Dozens of people had been transferred from the area of Moadamiyeh al-Sham on the outskirts of Damascus to a temporary sheltering centre in Harjala south of Damascus, Syria's official news agency SANA reported.
They were originally from the Damascus suburb of Daraya who left it last week under an "amnesty decree," according to the report.
The 303 evacuees included 162 children, Syrian state television reported.
Both Daraya and Moadamiyeh al-Sham have been besieged by government forces for years after they fell to rebels.
The Syrian Observatory for Human Rights, a monitoring group, said that the evacuation of at least 300 civilians, mostly children and women, from Moadamiyeh al-Sham was overseen by the Syrian Red Crescent.
Pro-Syrian Lebanese television al-Mayadeen showed live footage of civilians lining up and registering their names before they boarded buses to leave from Moadamiyeh al-Sham.
The move comes a week after civilians were evacuated from Daraya to temporary accommodation centres on the outskirts of Damascus.

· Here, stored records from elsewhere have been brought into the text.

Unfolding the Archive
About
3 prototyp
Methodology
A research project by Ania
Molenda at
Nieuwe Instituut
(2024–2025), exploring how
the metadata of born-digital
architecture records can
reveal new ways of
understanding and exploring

Opposition fighters and their families were also transferred from Daraya to the rebel-held province of Idlib in north-western Syria.

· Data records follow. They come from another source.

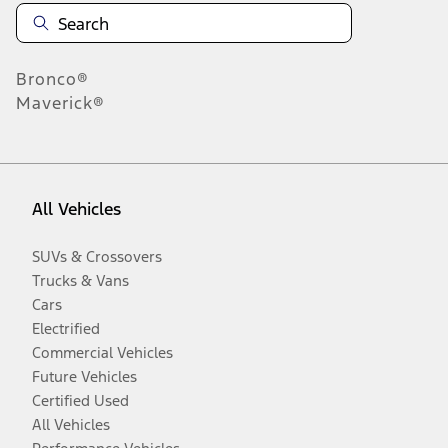
Bronco®
Maverick®
All Vehicles
SUVs & Crossovers
Trucks & Vans
Cars
Electrified
Commercial Vehicles
Future Vehicles
Certified Used
All Vehicles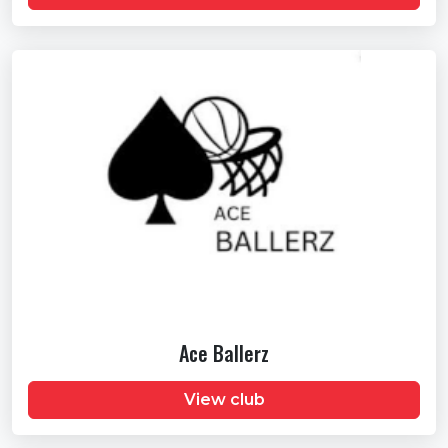
Ace Ballerz
View club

Head of the Daraya municipality, Marwan Obeid, told dpa that 220 rebel fighters had refused to go to sheltering facilities in government-held areas.
"They will leave for Idlib," Obeid said.
The fighters' departure has been delayed due to fighting between government forces and rebels in the central province of Hama, which is a conduit to rebel-held Idlib, Obeid added.
Around 500 more civilians will be evacuated from Moadamiyeh al-Sham in the "coming two days" to sheltering facilities in Harjale, Marwan said.
Another deal is being negotiated with the government to give amnesty to an estimated 1,900 rebel fighters and allow them to stay in Moadamiyeh al-Sham in return for surrender of their weapons to regime forces, sources close to the talks said.
In 2013, a truce was reached between the locals of Moadamiyet al-Sham and the Syrian government, but this truce has been breached several times.
The Syrian government has now regained control or negotiated local truces in much of the Damascus hinterland that fell into rebel hands earlier in the five-year conflict.
The Syrian opposition has condemned the series of evacuation as a forced displacement.
The opposition charges that many of the government gains around Damascus have been won by siege and starvation tactics, with rebel districts forced to surrender or sign local truces in order to gain supplies.
Some 600,000 people are currently under siege in Syria, according to UN estimates.
Most of them are in rebel-held areas besieged by government forces, though both rebels and the Islamic State extremist group are also imposing sieges on government-held areas.
The figures do not include Aleppo in northern Syria, where as many as 2 million people are at risk of siege after government and rebel forces cut through each other's supply lines around the divided city in recent weeks.